Em contexto peculiar, uma jornada de alto risco – abrindo janela para um governo de direita. E, se o americano Trump galgar mais um mandato, a extrema-direita brasileira ganhará ainda mais alento. Coisa que se espalha no mundo: veja-se o recente resultado das eleições em Portugal. Coisa que tem como forte raiz a extrema polarização que aqui também grassa – alimentada por cada um dos extremos.

Além disso, no nosso quintal a composição parlamentar depois das eleições de 2018 e 2022 e decorrentes arranjos políticos tornam ainda mais difícil se operar contra a impunidade de agentes públicos. Um exemplo é o do deputado Ricardo Salles, quando, como Ministro do Meio Ambiente (!) no governo passado, notabilizou-se em foto que serve de ornamento a uma grande pilha de madeira ilegal da Amazônia (!!), obstando investigação pela Polícia Federal. Pois é, e nada mais se viu sobre como anda a prestação de contas, à Justiça, do agora agente público com o escudo ‘foro privilegiado’.

Ocorre que o panorama político – que costuma ganhar traços policiais – parece sempre capaz de se tornar mais turvo. E isso se dá com um relato publicado na Revista PIAUÍ, Edição 210 (Março 2024). “Um poder político extraordinário”, assinada por Allan de Abreu, é uma estarrecedora história. É como se nada escapasse ao cupim da malversação de recursos. Matéria de 26 páginas (pdf), que vale ser lida por completo. Segue resumo com destaques da matéria. “Como a FGV enterrou investigações de corrupção de seus diretores – e os investigadores acabaram sendo investigados”. “...investigações do Ministério Público e da Polícia Federal que apontam graves indícios de malversação de recursos na casa dos milhões de reais, descontrole contábil, corrupção, evasão de divisas e lavagem de dinheiro”. Um traço burlesco é o apelido dado aos costumeiros seminários do IDP (instituto do qual é sócio o Ministro Gilmar Mendes), parceiro da FGV, em Lisboa, Portugal: ‘Gilmarpalooza’.

Como economista, pesquisador e usuário das fontes de dados e de bons textos da FGV, fiquei de queixo caído.

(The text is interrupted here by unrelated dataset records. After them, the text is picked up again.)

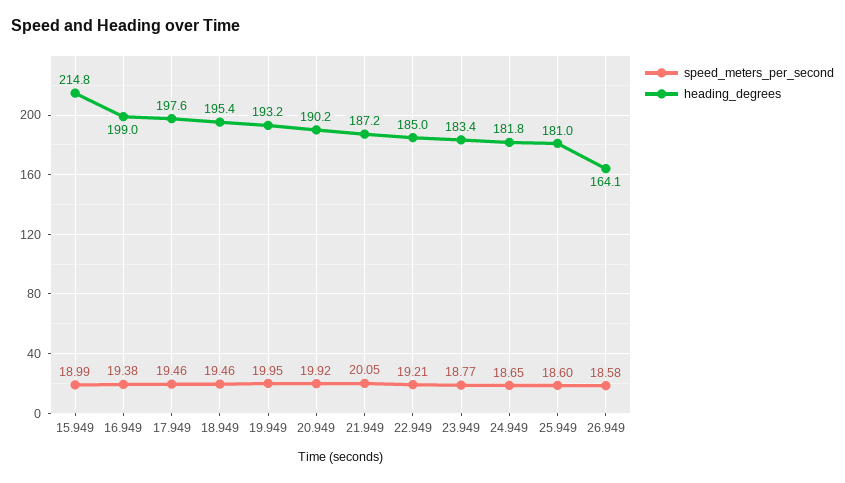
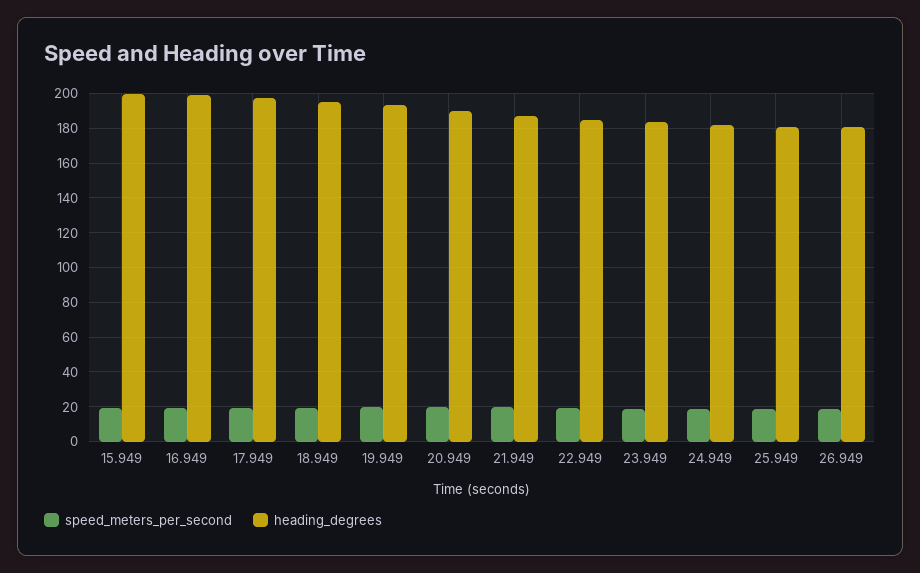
heading_degrees, 15.949: 214.8 -> 200
heading_degrees, 26.949: 164.1 -> 180

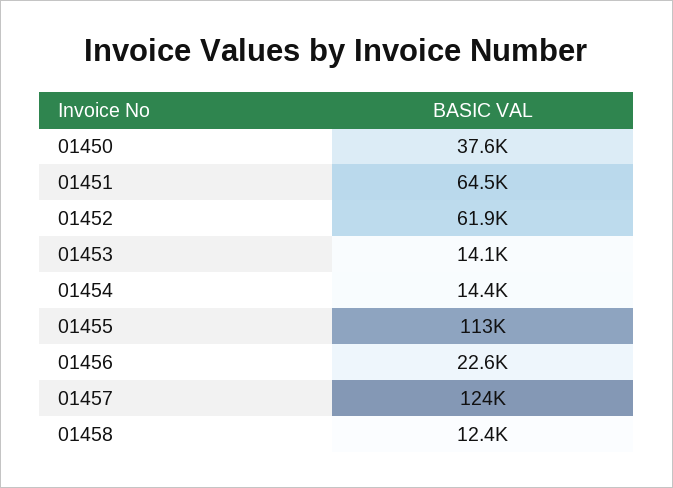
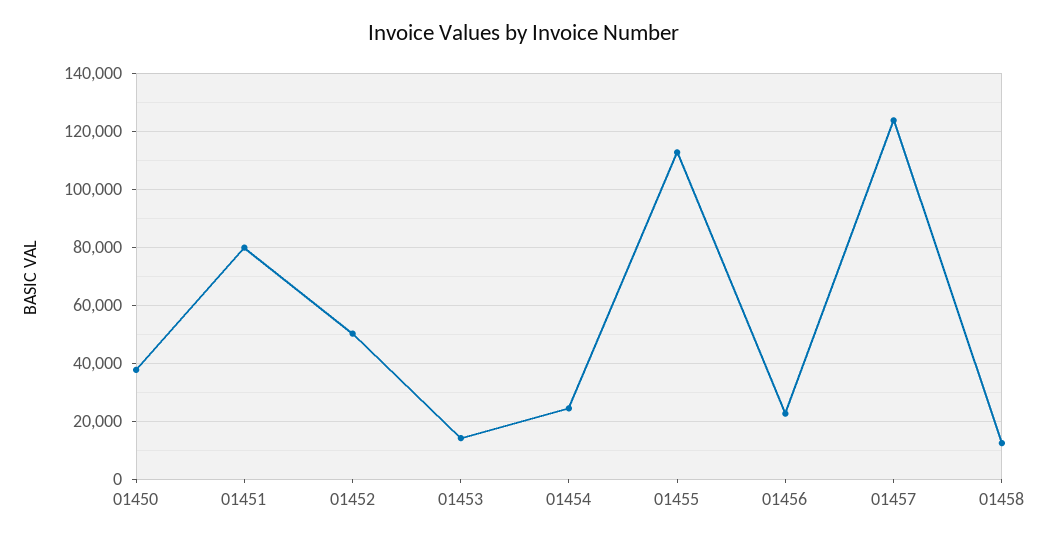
01451: 64500 -> 80000
01452: 61900 -> 50000
01454: 14400 -> 25000

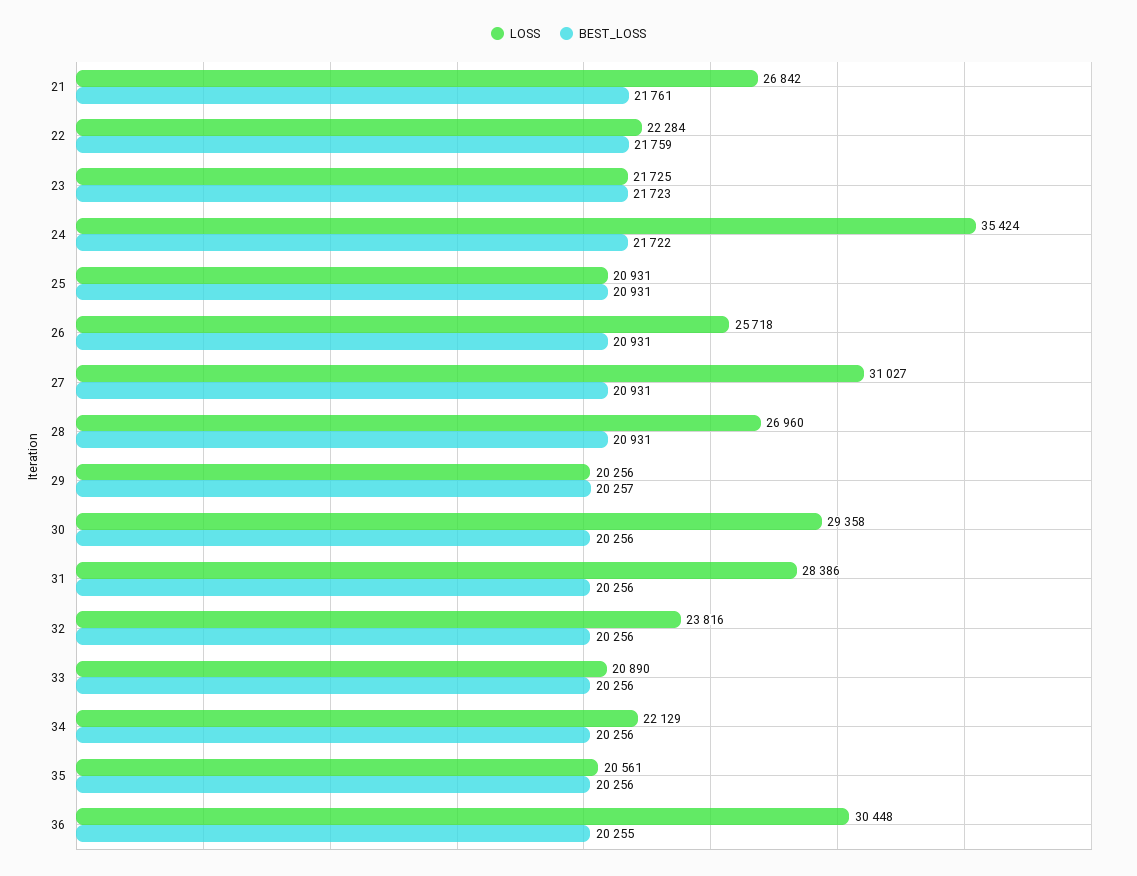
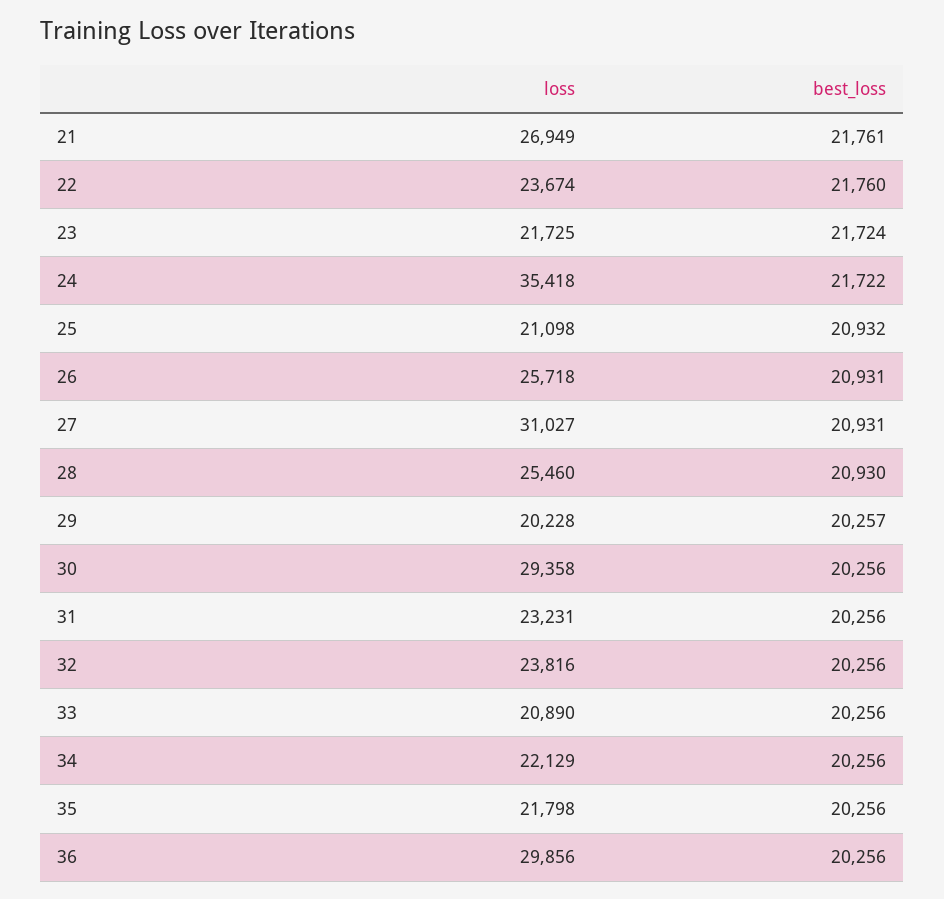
LOSS, 21: 26842 -> 26949
LOSS, 22: 22284 -> 23674
BEST_LOSS, 22: 21759 -> 21760
BEST_LOSS, 23: 21723 -> 21724
LOSS, 24: 35424 -> 35418
LOSS, 25: 20931 -> 21098
BEST_LOSS, 25: 20931 -> 20932
LOSS, 28: 26960 -> 25460
BEST_LOSS, 28: 20931 -> 20930
LOSS, 29: 20256 -> 20228
LOSS, 31: 28386 -> 23231
LOSS, 35: 20561 -> 21798
LOSS, 36: 30448 -> 29856
BEST_LOSS, 36: 20255 -> 20256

Pois é, isso ainda é possível no Brasil. O antigo reaparece com manto do inédito. No caso, um tapa no rosto de todo usuário e apreciador dos serviços da FGV.

É arraigado o uso da coisa pública como "coisa nossa". Arranjos espúrios mantêm mazelas deste país. É só ver como se tratam os processos de licitação, trate-se de bilhões, ou de ninharia. A solução passa pelo mais difícil: reformas – do Estado, de instituições políticas, do aparato Judiciário. Quando? Pergunte-se aos astros.
E – depois da fogueira pulada nas eleições de 2022 – o momento atual é, sem dúvida, oportunidade de arranjo político amplo, para mudar o rumo. Para mim, a salvação da democracia – liderada por Lula (com preciosa ajuda de Simone Tebet e de nós todos que deram voto a Lula, inclusive os motivados pelo ‘contra-Bolsonaro’) e por Alexandre de Moraes – não justifica a "canonização" de um, nem do outro. Exercício crítico é algo obviamente necessário, inclusive no que respeita ao ‘xerife’ Moraes. E esbravejar, no palco errado, é traço persistente do Presidente Lula. E a direita, ganhando.

Se prudência e sagacidade prevalecessem, seria o caso de se iniciar a costura de quadros da centro-esquerda, do Centro Democrático, e da centro-direita, com bandeira política AMPLA, visando 2026. O PT precisa admitir que, sozinha, a esquerda não chega lá, e melhor seria se associar a esse amplo arco. Sem protagonismo petista. É exigir muito? Impossível? Sei lá. Um dos riscos que o Brasil corre é o de vir a ter um governo teocrático. Os sinais estão por aí.

Tarcisio Patricio, Doutor em Economia. Professor da UFPE, aposentado.